● Data segment
>>>

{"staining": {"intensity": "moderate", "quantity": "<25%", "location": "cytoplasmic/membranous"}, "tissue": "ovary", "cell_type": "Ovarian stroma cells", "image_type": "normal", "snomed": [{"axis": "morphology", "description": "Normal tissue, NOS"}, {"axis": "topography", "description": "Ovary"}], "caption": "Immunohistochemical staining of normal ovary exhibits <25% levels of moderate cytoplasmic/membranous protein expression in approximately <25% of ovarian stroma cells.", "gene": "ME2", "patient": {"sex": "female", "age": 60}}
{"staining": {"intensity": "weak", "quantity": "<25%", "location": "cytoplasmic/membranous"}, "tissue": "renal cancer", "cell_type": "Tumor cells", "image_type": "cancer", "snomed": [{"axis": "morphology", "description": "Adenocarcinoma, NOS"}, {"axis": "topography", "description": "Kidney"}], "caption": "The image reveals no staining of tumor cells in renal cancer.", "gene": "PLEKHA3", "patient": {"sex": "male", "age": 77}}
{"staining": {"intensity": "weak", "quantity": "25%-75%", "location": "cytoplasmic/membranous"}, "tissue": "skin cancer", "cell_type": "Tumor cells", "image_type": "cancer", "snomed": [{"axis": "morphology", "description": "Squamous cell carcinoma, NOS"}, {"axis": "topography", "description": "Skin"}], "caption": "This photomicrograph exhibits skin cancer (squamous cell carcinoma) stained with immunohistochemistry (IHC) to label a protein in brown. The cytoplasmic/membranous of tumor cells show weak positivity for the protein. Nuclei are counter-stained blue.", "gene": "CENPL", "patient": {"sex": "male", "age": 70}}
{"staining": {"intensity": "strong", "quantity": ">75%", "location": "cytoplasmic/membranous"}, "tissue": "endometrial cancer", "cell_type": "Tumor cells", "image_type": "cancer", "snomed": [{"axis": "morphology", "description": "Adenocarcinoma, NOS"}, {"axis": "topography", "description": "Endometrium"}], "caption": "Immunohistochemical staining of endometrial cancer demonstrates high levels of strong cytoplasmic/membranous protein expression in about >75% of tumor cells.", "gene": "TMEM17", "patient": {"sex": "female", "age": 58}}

<<<

● Exercise instructions
Report back each line in the material above that contains the string "protein".

● Result
{"staining": {"intensity": "moderate", "quantity": "<25%", "location": "cytoplasmic/membranous"}, "tissue": "ovary", "cell_type": "Ovarian stroma cells", "image_type": "normal", "snomed": [{"axis": "morphology", "description": "Normal tissue, NOS"}, {"axis": "topography", "description": "Ovary"}], "caption": "Immunohistochemical staining of normal ovary exhibits <25% levels of moderate cytoplasmic/membranous protein expression in approximately <25% of ovarian stroma cells.", "gene": "ME2", "patient": {"sex": "female", "age": 60}}
{"staining": {"intensity": "weak", "quantity": "25%-75%", "location": "cytoplasmic/membranous"}, "tissue": "skin cancer", "cell_type": "Tumor cells", "image_type": "cancer", "snomed": [{"axis": "morphology", "description": "Squamous cell carcinoma, NOS"}, {"axis": "topography", "description": "Skin"}], "caption": "This photomicrograph exhibits skin cancer (squamous cell carcinoma) stained with immunohistochemistry (IHC) to label a protein in brown. The cytoplasmic/membranous of tumor cells show weak positivity for the protein. Nuclei are counter-stained blue.", "gene": "CENPL", "patient": {"sex": "male", "age": 70}}
{"staining": {"intensity": "strong", "quantity": ">75%", "location": "cytoplasmic/membranous"}, "tissue": "endometrial cancer", "cell_type": "Tumor cells", "image_type": "cancer", "snomed": [{"axis": "morphology", "description": "Adenocarcinoma, NOS"}, {"axis": "topography", "description": "Endometrium"}], "caption": "Immunohistochemical staining of endometrial cancer demonstrates high levels of strong cytoplasmic/membranous protein expression in about >75% of tumor cells.", "gene": "TMEM17", "patient": {"sex": "female", "age": 58}}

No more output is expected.